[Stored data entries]
----

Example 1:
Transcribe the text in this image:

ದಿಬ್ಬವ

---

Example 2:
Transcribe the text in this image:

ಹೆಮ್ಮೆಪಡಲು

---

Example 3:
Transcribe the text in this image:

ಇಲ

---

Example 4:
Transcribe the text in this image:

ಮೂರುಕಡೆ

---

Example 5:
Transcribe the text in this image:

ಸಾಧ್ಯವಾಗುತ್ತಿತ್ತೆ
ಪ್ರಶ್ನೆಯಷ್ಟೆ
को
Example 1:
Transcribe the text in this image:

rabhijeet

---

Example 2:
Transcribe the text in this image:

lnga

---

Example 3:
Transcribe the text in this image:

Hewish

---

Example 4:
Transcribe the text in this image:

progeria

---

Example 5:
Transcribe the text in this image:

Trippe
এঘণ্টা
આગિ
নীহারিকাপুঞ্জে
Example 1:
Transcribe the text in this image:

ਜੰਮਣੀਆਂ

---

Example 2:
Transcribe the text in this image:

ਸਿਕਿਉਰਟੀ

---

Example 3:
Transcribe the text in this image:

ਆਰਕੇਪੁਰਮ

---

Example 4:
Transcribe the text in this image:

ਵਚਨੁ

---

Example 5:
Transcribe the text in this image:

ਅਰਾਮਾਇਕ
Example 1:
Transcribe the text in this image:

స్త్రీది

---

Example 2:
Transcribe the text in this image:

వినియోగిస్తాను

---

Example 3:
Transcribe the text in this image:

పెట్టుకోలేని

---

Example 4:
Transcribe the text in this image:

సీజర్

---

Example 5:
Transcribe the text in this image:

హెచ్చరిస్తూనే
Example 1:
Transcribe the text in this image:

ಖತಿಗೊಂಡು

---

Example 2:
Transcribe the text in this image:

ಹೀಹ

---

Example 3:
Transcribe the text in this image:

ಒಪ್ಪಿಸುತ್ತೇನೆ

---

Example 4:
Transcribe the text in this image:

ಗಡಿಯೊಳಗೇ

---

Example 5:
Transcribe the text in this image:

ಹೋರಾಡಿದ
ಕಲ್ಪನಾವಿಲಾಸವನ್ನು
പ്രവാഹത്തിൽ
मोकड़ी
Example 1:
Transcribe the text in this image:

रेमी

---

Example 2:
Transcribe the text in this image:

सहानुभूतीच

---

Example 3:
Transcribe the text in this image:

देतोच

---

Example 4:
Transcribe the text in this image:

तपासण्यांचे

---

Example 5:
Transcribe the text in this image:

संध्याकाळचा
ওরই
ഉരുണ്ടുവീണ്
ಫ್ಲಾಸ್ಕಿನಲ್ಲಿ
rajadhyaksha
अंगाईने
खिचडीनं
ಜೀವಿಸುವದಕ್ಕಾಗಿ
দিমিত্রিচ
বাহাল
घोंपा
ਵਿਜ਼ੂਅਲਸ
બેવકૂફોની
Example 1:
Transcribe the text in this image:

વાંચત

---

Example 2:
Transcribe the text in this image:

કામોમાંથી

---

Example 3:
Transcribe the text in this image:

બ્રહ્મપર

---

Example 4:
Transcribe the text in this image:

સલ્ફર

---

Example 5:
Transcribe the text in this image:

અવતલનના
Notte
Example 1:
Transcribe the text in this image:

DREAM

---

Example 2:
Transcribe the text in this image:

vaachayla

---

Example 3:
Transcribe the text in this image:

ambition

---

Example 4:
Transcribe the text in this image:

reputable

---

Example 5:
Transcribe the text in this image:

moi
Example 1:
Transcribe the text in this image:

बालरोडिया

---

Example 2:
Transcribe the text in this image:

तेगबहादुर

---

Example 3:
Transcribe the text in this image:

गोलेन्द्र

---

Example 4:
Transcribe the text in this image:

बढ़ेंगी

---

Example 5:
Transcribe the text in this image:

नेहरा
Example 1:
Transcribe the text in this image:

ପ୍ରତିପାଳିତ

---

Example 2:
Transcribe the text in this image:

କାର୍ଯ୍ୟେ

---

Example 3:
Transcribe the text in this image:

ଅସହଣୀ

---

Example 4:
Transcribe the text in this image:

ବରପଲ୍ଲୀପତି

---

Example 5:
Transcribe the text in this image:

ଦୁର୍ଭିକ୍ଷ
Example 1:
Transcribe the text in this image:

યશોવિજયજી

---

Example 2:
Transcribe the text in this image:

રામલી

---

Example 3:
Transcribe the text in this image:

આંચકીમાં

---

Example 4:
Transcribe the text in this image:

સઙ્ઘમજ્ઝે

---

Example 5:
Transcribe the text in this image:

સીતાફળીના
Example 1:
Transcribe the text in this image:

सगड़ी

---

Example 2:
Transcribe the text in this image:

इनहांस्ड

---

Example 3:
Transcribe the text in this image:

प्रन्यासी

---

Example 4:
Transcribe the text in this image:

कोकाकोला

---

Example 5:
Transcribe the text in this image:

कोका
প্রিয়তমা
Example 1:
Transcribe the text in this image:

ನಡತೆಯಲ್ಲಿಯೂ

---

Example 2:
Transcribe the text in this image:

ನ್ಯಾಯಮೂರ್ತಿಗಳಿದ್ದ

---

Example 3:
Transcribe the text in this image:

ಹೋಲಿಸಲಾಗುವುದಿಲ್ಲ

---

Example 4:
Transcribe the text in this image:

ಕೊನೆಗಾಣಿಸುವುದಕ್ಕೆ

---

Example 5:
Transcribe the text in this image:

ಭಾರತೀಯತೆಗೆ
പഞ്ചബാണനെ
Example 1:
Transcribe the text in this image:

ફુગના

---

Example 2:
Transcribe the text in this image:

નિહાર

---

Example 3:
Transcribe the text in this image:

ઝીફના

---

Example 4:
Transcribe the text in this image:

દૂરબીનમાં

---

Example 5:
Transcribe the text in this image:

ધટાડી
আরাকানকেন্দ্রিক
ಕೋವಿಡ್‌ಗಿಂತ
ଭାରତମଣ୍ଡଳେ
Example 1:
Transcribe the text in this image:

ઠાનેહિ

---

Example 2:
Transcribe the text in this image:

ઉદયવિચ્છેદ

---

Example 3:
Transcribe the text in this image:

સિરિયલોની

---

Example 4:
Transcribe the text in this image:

----

Exercise
Print each entry exactly as it was written.

Solution for this task
Example 1:
Transcribe the text in this image:

ದಿಬ್ಬವ

---

Example 2:
Transcribe the text in this image:

ಹೆಮ್ಮೆಪಡಲು

---

Example 3:
Transcribe the text in this image:

ಇಲ

---

Example 4:
Transcribe the text in this image:

ಮೂರುಕಡೆ

---

Example 5:
Transcribe the text in this image:

ಸಾಧ್ಯವಾಗುತ್ತಿತ್ತೆ
ಪ್ರಶ್ನೆಯಷ್ಟೆ
को
Example 1:
Transcribe the text in this image:

rabhijeet

---

Example 2:
Transcribe the text in this image:

lnga

---

Example 3:
Transcribe the text in this image:

Hewish

---

Example 4:
Transcribe the text in this image:

progeria

---

Example 5:
Transcribe the text in this image:

Trippe
এঘণ্টা
આગિ
নীহারিকাপুঞ্জে
Example 1:
Transcribe the text in this image:

ਜੰਮਣੀਆਂ

---

Example 2:
Transcribe the text in this image:

ਸਿਕਿਉਰਟੀ

---

Example 3:
Transcribe the text in this image:

ਆਰਕੇਪੁਰਮ

---

Example 4:
Transcribe the text in this image:

ਵਚਨੁ

---

Example 5:
Transcribe the text in this image:

ਅਰਾਮਾਇਕ
Example 1:
Transcribe the text in this image:

స్త్రీది

---

Example 2:
Transcribe the text in this image:

వినియోగిస్తాను

---

Example 3:
Transcribe the text in this image:

పెట్టుకోలేని

---

Example 4:
Transcribe the text in this image:

సీజర్

---

Example 5:
Transcribe the text in this image:

హెచ్చరిస్తూనే
Example 1:
Transcribe the text in this image:

ಖತಿಗೊಂಡು

---

Example 2:
Transcribe the text in this image:

ಹೀಹ

---

Example 3:
Transcribe the text in this image:

ಒಪ್ಪಿಸುತ್ತೇನೆ

---

Example 4:
Transcribe the text in this image:

ಗಡಿಯೊಳಗೇ

---

Example 5:
Transcribe the text in this image:

ಹೋರಾಡಿದ
ಕಲ್ಪನಾವಿಲಾಸವನ್ನು
പ്രവാഹത്തിൽ
मोकड़ी
Example 1:
Transcribe the text in this image:

रेमी

---

Example 2:
Transcribe the text in this image:

सहानुभूतीच

---

Example 3:
Transcribe the text in this image:

देतोच

---

Example 4:
Transcribe the text in this image:

तपासण्यांचे

---

Example 5:
Transcribe the text in this image:

संध्याकाळचा
ওরই
ഉരുണ്ടുവീണ്
ಫ್ಲಾಸ್ಕಿನಲ್ಲಿ
rajadhyaksha
अंगाईने
खिचडीनं
ಜೀವಿಸುವದಕ್ಕಾಗಿ
দিমিত্রিচ
বাহাল
घोंपा
ਵਿਜ਼ੂਅਲਸ
બેવકૂફોની
Example 1:
Transcribe the text in this image:

વાંચત

---

Example 2:
Transcribe the text in this image:

કામોમાંથી

---

Example 3:
Transcribe the text in this image:

બ્રહ્મપર

---

Example 4:
Transcribe the text in this image:

સલ્ફર

---

Example 5:
Transcribe the text in this image:

અવતલનના
Notte
Example 1:
Transcribe the text in this image:

DREAM

---

Example 2:
Transcribe the text in this image:

vaachayla

---

Example 3:
Transcribe the text in this image:

ambition

---

Example 4:
Transcribe the text in this image:

reputable

---

Example 5:
Transcribe the text in this image:

moi
Example 1:
Transcribe the text in this image:

बालरोडिया

---

Example 2:
Transcribe the text in this image:

तेगबहादुर

---

Example 3:
Transcribe the text in this image:

गोलेन्द्र

---

Example 4:
Transcribe the text in this image:

बढ़ेंगी

---

Example 5:
Transcribe the text in this image:

नेहरा
Example 1:
Transcribe the text in this image:

ପ୍ରତିପାଳିତ

---

Example 2:
Transcribe the text in this image:

କାର୍ଯ୍ୟେ

---

Example 3:
Transcribe the text in this image:

ଅସହଣୀ

---

Example 4:
Transcribe the text in this image:

ବରପଲ୍ଲୀପତି

---

Example 5:
Transcribe the text in this image:

ଦୁର୍ଭିକ୍ଷ
Example 1:
Transcribe the text in this image:

યશોવિજયજી

---

Example 2:
Transcribe the text in this image:

રામલી

---

Example 3:
Transcribe the text in this image:

આંચકીમાં

---

Example 4:
Transcribe the text in this image:

સઙ્ઘમજ્ઝે

---

Example 5:
Transcribe the text in this image:

સીતાફળીના
Example 1:
Transcribe the text in this image:

सगड़ी

---

Example 2:
Transcribe the text in this image:

इनहांस्ड

---

Example 3:
Transcribe the text in this image:

प्रन्यासी

---

Example 4:
Transcribe the text in this image:

कोकाकोला

---

Example 5:
Transcribe the text in this image:

कोका
প্রিয়তমা
Example 1:
Transcribe the text in this image:

ನಡತೆಯಲ್ಲಿಯೂ

---

Example 2:
Transcribe the text in this image:

ನ್ಯಾಯಮೂರ್ತಿಗಳಿದ್ದ

---

Example 3:
Transcribe the text in this image:

ಹೋಲಿಸಲಾಗುವುದಿಲ್ಲ

---

Example 4:
Transcribe the text in this image:

ಕೊನೆಗಾಣಿಸುವುದಕ್ಕೆ

---

Example 5:
Transcribe the text in this image:

ಭಾರತೀಯತೆಗೆ
പഞ്ചബാണനെ
Example 1:
Transcribe the text in this image:

ફુગના

---

Example 2:
Transcribe the text in this image:

નિહાર

---

Example 3:
Transcribe the text in this image:

ઝીફના

---

Example 4:
Transcribe the text in this image:

દૂરબીનમાં

---

Example 5:
Transcribe the text in this image:

ધટાડી
আরাকানকেন্দ্রিক
ಕೋವಿಡ್‌ಗಿಂತ
ଭାରତମଣ୍ଡଳେ
Example 1:
Transcribe the text in this image:

ઠાનેહિ

---

Example 2:
Transcribe the text in this image:

ઉદયવિચ્છેદ

---

Example 3:
Transcribe the text in this image:

સિરિયલોની

---

Example 4:
Transcribe the text in this image:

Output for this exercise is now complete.